Art by Peau Porotesano
“I’m so busy,” is a phrase spoken at Pepperdine many times a day. Students often complain about their overbooked schedules and a hundred different exams.
Yet, at the same time, many students still find time to watch hours of Netflix and go out with friends regularly.
While some people really do have packed schedules, most students probably aren’t as busy as they make themselves out to be. So why is it that students are constantly referring to themselves as busy people? It’s because busyness has become an unhealthy status symbol, and it needs to stop.
The amount of leisure time one has used to be a signal of prosperity, hence something to be proud of, according to Joe Pinsker’s article “‘Ugh, I’m So Busy’: A Status Symbol for Our Time,” published March 1 in The Atlantic.
Nowadays things seem to have switched, though. To be busy is to be successful in America today. The reason is economic in a sense. “A person who is busy is also seen to be a scarce resource, because they have little time available. Like a rare gemstone, this scarcity makes them appear higher in status,” according to Psychology Today. Thus, it has to do with feelings of self-importance, and nothing to do with actual success.
Due to the trend in society to stay busy, some people have become obsessed with having something to do at all times, even if it isn’t productive. Ever walk into Payson Library and notice about half the people are staring at their phones? They aren’t actually studying, but later those same students will complain about how long they studied that day.
It is the appearance of being busy that people strive for, not necessarily accomplishing anything meaningful. In fact, students spend almost three times as much time on leisure as they do on academic-related activities according to Megan Oprea’s article “Study: College Students Spend Far More Time Playing Than Studying,” published Sept. 11, 2016, by The Federalist.
The busy culture in society has also driven up stress levels enormously among Americans. That stress leads to both physical and mental issues in the body, according to Health Fitness Magazine.
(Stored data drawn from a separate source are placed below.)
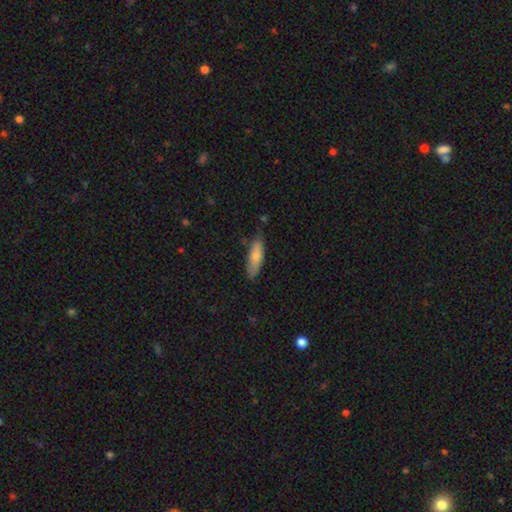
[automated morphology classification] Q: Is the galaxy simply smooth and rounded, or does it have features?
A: smooth — 76%.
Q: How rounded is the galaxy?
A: cigar-shaped — 53%.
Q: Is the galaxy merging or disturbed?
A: none — 75%.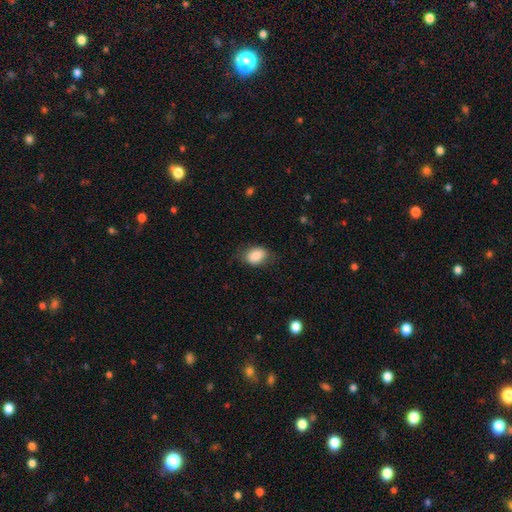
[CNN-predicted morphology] smooth_or_featured: smooth (p=0.87) [alt: star or artifact p=0.07]
how_rounded: in between (p=0.77) [alt: round p=0.22]
merging: none (p=0.72) [alt: minor disturbance p=0.21]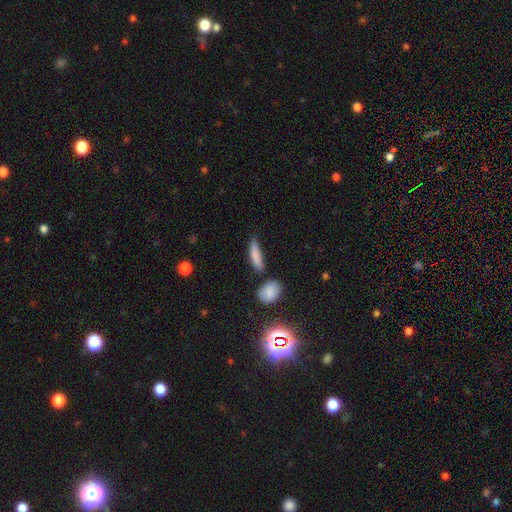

This is cause for quite some concern since this stress is being produced by a social status rather than any significant work. Stress can often be a positive thing that leads to more productivity; however, when the source of stress is the drive to simply stay busy doing something, no matter what it is, it becomes a problem.
Some students, in order to maintain their status of “busy,” purposely overload their schedules. Students will often commit to more clubs, events and jobs than they could ever have time for. By doing this, people neglect the importance of investing time in only a small number of things.
Large time investments into few commitments lead to much more productivity than small time investments in lots of commitments that really leave no impact on anything, according to Elizabeth Saunders’ article “Accomplish More by Committing Less,” published Jan. 20, 2015, by the Harvard Business Review.
The busy culture of America has led many people to forget about the importance of rest and relaxation as well. Idleness and rest are crucial for the brain to recharge after working hard. In fact, some of the brain’s most innovative and productive moments happen only after substantial downtime according to Farris Jabr’s article “Why Your Brain Needs More Downtime,” published Oct. 15, 2013, on Scientific America.
People who label themselves as busy often feel guilty about taking any downtime for themselves in fear of lowering their value. Society has begun to frown upon downtime, viewing it as lazy and selfish, when in reality it’s crucial to a healthy mindset.
To be busy is to be preoccupied with an activity. Whether that activity is positive or negative is not inherent to the definition of the term, though. Being busy alone should not be something to be proud of, yet Americans love to use “busy” to describe themselves any moment they have. Instead of trying to stay busy, try being productive and then take a little rest.